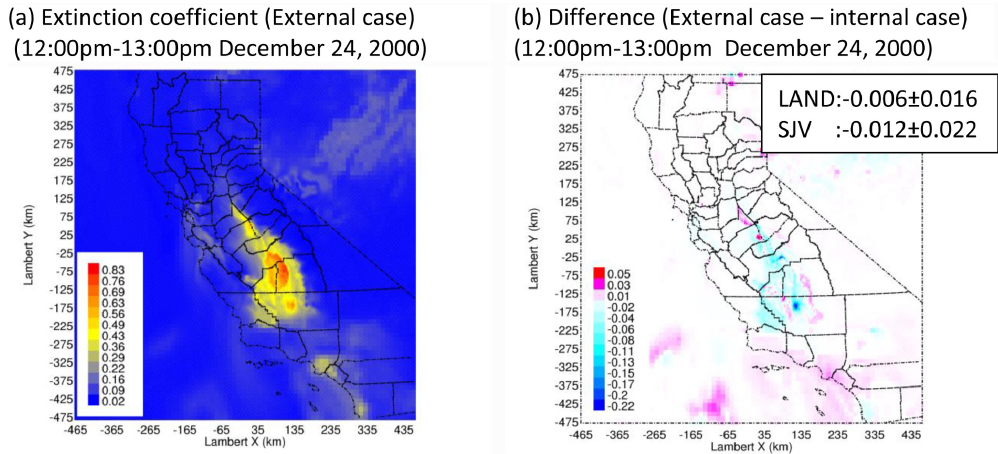
Fig. 5. Hourly extinction coefficient averaged from 12:00 to 13:00LT on 24 December 2000 calculated by (a) the external case and (b) difference between external case and internal case in units of km − 1 . Note that the maximum value for each panel is adjusted to best illustrate the spatial patterns. Averaged differences over land and the SJV covered by the 4km domain are shown in the text box.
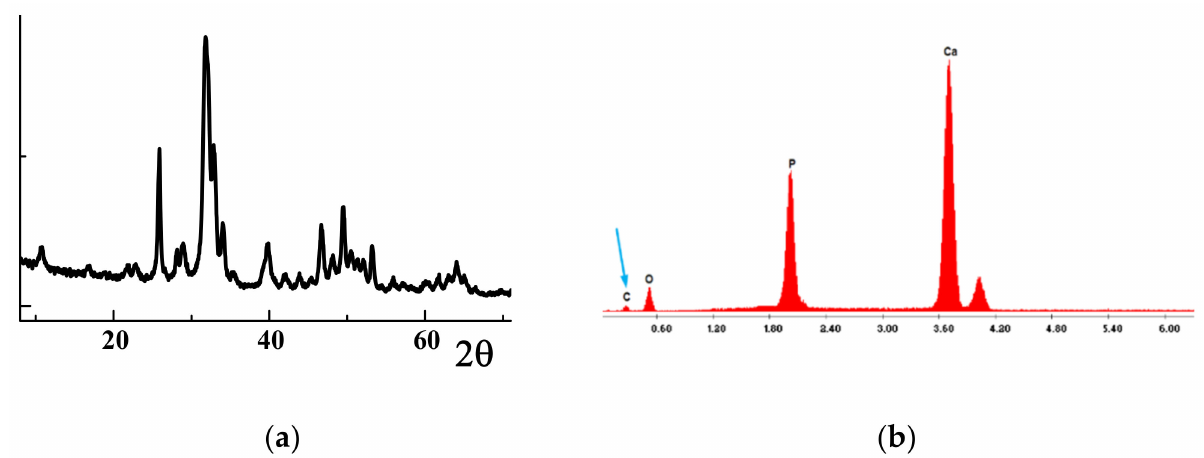
Figure 2. Characterization of C-HAP material: ( a ) XRD patterns, ( b ) EDAX spectra. The C-HAP material, according to the SEM micrographs (Figure 3), consisted of 25 × 100 nm nanorods. The primary nanocrystals were packed in aggregates, leaving small (between nanocrystals) and large (between aggregates) voids that determined the porous structure of the material.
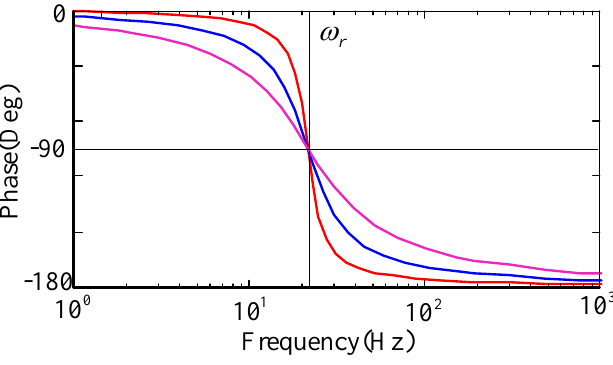
Figure 4. Phase response of PMLOSM.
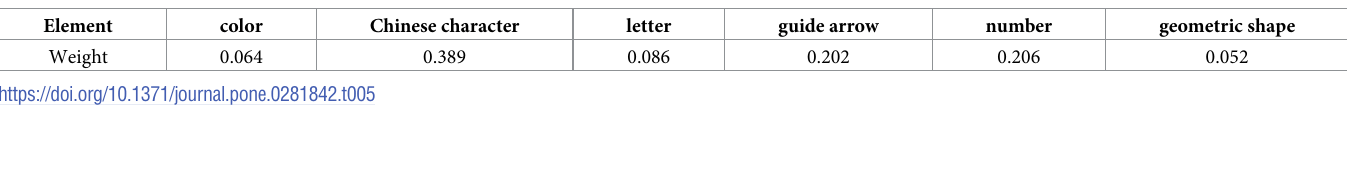
Table 5. Weight of each element of highway exit advance guide sign.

_Task to complete_
Transcribe exactly, and without any pictures, each line from the one that holds "Figure 4. Phase response of PMLOSM." through the final line of the material above.

_Solution for this problem_
Figure 4. Phase response of PMLOSM.
Table 5. Weight of each element of highway exit advance guide sign.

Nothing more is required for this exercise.